■ **Job**
Below are entries with pictures in them. Output exactly the lines starting at the line with "4003: 10649203 -> 9599148" and ending at the line with "勐满镇, 曼贺村委会: 1 -> 0", both included, but not the pictures.
Listed records START
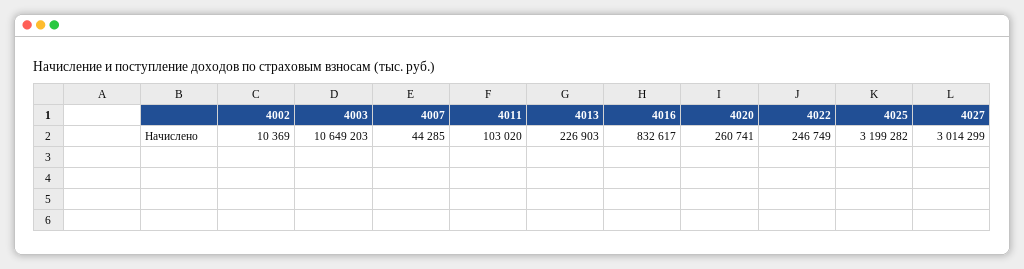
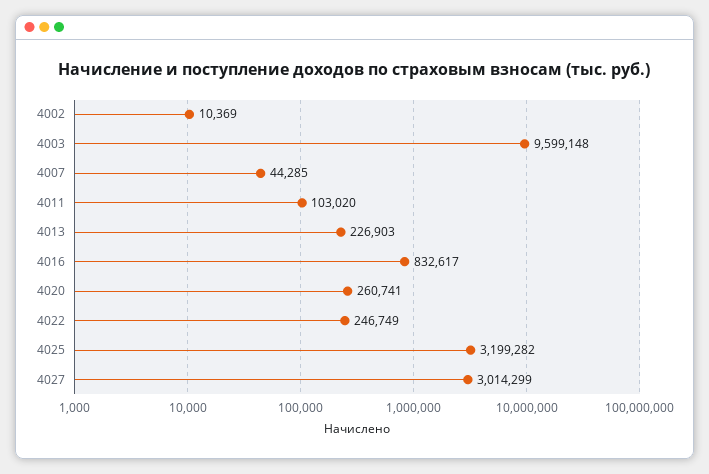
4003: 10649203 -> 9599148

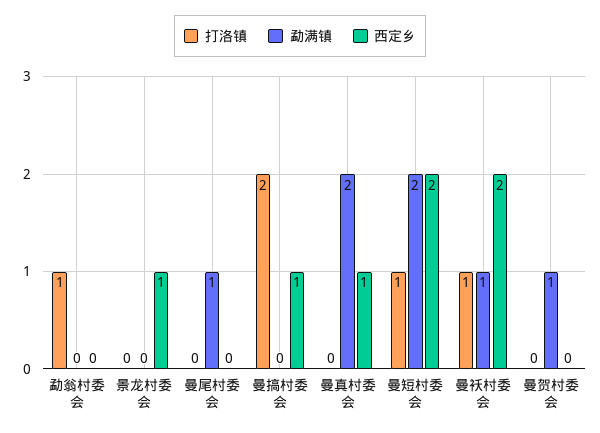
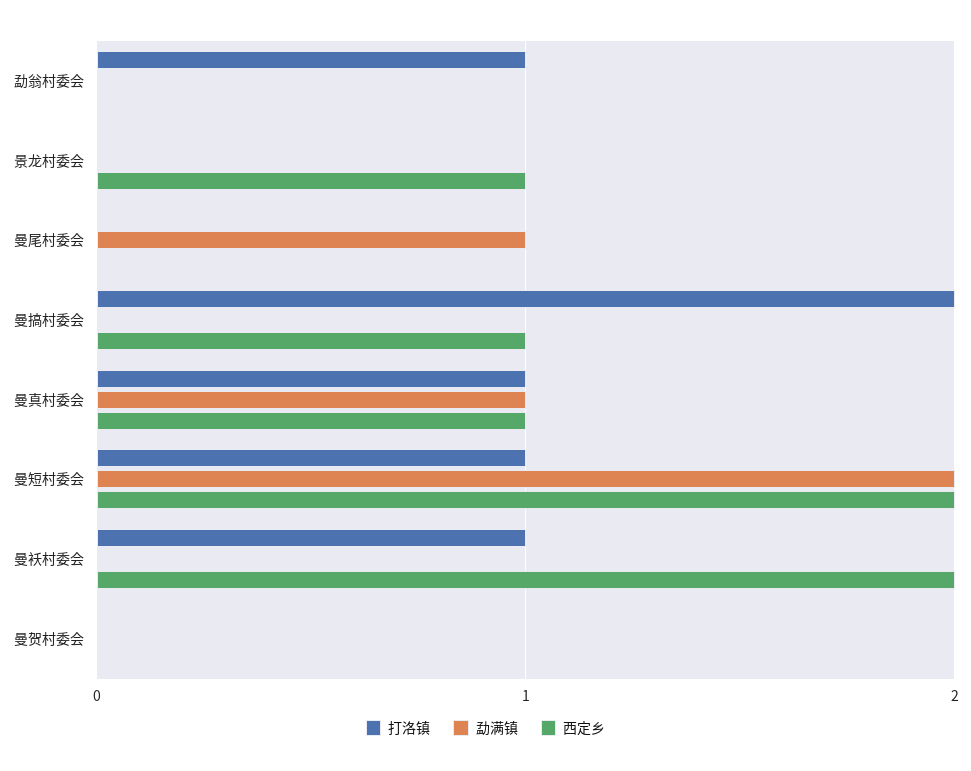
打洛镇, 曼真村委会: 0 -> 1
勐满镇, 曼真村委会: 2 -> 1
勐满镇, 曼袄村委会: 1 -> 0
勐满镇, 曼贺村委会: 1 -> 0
Listed records END
Listed records START
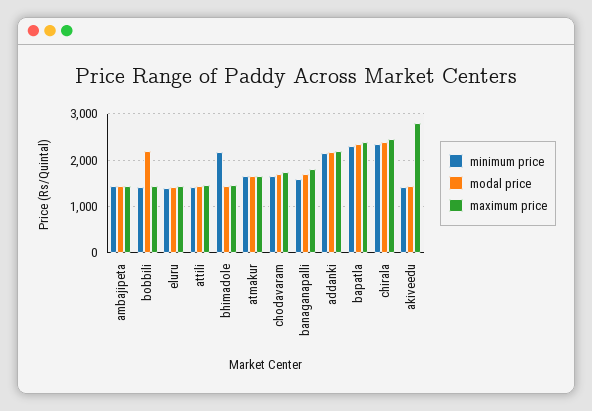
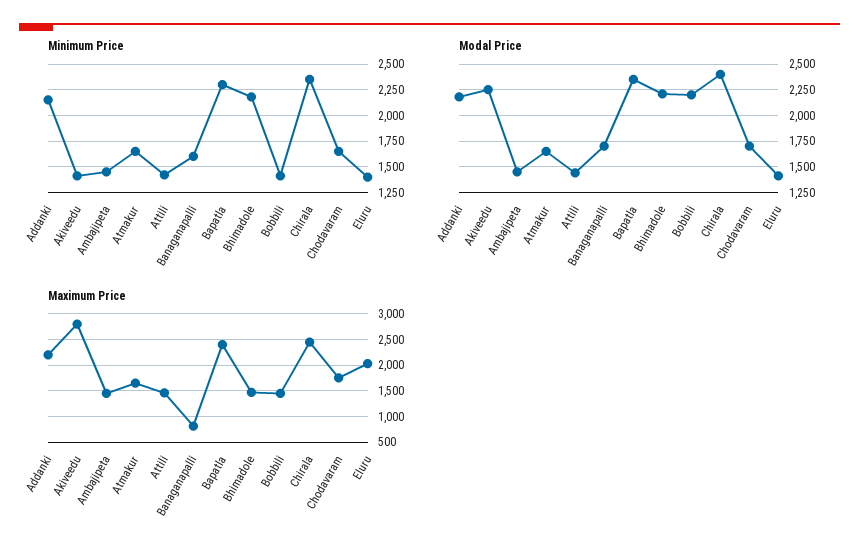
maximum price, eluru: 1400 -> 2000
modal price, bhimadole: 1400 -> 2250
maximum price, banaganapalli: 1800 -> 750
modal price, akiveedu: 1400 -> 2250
Listed records END
■ **Solution for this problem**
4003: 10649203 -> 9599148

打洛镇, 曼真村委会: 0 -> 1
勐满镇, 曼真村委会: 2 -> 1
勐满镇, 曼袄村委会: 1 -> 0
勐满镇, 曼贺村委会: 1 -> 0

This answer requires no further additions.